Geschäftsfuzzis und Kegelschwestern
Zimpels Bewegungsmelder
Gestern auf dem Heimweg von der Redaktionssitzung habe ich mich mal wieder
gefragt, warum ich mir das immer und immer wieder antue. Öffentliche
Verkehrsmittel nutzen.
Sie wissen schon: die Dinger, die immer zu spät kommen, in denen einem wahlweise vom Angstschweiß des Sitznachbarn (ICE-Strecke vom Börsenstandort Frankfurt), von den qualmenden Bremsen, von heimlich auf dem Klo rauchenden Fahrgästen oder von den Hühnersuppen des Bordbistros schlecht wird.

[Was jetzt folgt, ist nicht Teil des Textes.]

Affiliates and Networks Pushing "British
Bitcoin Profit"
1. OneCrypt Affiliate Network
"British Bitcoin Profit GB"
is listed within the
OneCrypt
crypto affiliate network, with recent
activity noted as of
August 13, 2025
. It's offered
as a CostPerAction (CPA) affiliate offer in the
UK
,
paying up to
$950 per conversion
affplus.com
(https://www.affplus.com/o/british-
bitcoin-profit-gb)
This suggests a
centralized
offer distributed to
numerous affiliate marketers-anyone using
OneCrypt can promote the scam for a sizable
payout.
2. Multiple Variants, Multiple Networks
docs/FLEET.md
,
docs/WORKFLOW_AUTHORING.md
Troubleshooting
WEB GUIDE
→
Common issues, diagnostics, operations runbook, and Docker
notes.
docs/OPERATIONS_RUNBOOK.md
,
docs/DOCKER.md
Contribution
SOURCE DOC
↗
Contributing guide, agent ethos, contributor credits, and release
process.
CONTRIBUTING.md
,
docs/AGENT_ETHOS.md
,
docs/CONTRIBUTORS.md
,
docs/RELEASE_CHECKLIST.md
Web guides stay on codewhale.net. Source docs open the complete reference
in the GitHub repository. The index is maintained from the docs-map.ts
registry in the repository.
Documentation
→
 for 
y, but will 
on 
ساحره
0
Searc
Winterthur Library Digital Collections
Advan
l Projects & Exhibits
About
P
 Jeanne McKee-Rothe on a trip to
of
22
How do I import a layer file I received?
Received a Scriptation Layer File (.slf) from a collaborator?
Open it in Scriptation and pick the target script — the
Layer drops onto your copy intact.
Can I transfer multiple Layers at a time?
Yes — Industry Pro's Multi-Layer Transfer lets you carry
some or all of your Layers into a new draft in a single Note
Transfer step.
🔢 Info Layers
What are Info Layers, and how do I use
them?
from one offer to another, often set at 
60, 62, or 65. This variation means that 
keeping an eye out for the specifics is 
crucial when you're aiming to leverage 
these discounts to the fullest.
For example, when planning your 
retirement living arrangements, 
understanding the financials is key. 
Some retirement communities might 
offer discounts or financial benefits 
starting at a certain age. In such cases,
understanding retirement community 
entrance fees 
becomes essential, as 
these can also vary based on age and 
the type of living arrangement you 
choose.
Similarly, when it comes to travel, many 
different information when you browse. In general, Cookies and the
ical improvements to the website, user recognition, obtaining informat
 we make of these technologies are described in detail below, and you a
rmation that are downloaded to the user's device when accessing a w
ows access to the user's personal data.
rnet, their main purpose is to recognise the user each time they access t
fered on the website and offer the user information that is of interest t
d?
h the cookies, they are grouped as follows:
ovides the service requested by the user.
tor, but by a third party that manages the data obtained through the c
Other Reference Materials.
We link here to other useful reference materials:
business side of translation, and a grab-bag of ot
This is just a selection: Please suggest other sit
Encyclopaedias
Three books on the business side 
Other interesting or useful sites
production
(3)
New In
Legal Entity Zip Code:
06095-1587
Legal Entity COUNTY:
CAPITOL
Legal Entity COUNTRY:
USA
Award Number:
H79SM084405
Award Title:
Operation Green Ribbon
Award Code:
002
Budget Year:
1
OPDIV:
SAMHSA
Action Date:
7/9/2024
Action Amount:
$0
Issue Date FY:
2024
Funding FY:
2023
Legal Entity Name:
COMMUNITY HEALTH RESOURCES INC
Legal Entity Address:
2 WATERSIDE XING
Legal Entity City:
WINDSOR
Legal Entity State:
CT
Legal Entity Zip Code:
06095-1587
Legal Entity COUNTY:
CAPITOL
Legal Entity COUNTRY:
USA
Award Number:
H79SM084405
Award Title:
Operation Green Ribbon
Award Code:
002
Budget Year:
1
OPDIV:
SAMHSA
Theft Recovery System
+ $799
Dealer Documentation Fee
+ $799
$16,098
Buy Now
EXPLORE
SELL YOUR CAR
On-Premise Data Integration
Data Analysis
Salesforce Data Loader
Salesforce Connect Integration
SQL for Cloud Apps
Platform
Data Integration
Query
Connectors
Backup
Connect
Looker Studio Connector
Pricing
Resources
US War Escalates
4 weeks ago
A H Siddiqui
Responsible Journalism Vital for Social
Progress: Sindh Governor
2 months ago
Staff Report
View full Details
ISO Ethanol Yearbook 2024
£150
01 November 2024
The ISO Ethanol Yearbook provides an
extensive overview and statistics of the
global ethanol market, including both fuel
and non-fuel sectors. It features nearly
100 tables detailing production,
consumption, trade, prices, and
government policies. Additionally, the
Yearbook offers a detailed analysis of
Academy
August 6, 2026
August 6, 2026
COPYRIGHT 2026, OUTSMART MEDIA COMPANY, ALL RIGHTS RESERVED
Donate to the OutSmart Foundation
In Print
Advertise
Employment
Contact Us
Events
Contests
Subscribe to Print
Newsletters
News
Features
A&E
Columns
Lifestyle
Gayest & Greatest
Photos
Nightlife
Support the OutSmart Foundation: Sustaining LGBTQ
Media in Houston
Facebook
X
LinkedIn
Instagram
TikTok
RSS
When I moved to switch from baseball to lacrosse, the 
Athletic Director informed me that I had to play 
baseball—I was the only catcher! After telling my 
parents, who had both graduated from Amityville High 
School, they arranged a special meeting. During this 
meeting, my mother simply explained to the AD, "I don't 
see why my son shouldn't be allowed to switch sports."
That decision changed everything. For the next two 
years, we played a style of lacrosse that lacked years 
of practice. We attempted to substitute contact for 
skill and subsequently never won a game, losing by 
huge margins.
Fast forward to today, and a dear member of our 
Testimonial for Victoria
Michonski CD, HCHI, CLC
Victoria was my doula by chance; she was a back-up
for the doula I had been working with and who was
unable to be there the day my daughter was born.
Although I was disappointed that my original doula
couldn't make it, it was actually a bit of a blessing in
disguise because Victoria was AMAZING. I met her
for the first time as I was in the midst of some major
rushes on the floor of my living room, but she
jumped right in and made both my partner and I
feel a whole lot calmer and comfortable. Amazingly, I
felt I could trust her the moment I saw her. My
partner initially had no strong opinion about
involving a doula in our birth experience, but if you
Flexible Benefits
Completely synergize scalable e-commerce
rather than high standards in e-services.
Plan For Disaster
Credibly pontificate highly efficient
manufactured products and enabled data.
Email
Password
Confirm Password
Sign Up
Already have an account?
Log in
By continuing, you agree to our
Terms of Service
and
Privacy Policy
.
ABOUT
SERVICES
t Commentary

Die Dinger heißen ICE, IC oder EC. Und die Fahrten kosten selbst mit Bahncard 50 immer noch so viel, dass ich billiger mit dem Auto nach Berlin und zurück komme. Darf ich aber nicht, Auto fahren. Das ist nämlich nicht gut für das Klima und dann muss man sich immer rechtfertigen: "Jaa, nee, weißt Du... ich hatte was zu transportieren." Das wird meistens akzeptiert.
"Ist der gemeine Bahnfahrer ein Abbild der Gesellschaft?", habe ich mich gestern wieder gefragt. Nimmt diese Gesellschaft denn alles einfach so hin? In den Umweltministerien wird ja auch mehr von Anpassungsstrategien an den Klimawandel statt von Verhinderung geredet. Aber muss man sich denn an alles gewöhnen?
Kreischende Kinder, die sich verständlicherweise langweilen, die man aber ertragen muss, weil sie mal unsere Rente zahlen sollen und weil man ja nicht öffentlich als kinderfeindlich gelten will (tatsächlich aber ist).
Im Angebot auch: Kreischende Kegelschwestern, die aus dem beschaulichen Ostwestfalenlippe losgelassen werden, zum Kegelausflug in die große Hauptstadt. Hui!
Da ist der ins Handy brüllende Geschäftsfuzzi noch erträglicher -- der stinkt nicht auch noch nach Alkohol und heimlich gerauchten Zigaretten.
Ganz beliebt in meiner Skala der liebsten Sitznachbarn: Bundeswehrverpflichtete. Kleine Jungs, die für die Heimfahrt keine frische Wäsche mehr hatten, die Dosenbier trinkend möglichst laute, basslastige Musik hören.
Nach über 4 Stunden Bahnfahrt sind meine Nerven dann wieder einmal so durch, dass ich schwöre, nie wieder in einen ICE zu steigen und meine Bahncard 50 öffentlich zu verbrennen.
Aber: Auto fahren ist böse, Bahnfahren ist gut. Für die Umwelt, für den Klimaschutz. Nur an meinen persönlichen Klimaschutz denkt mal wieder niemand.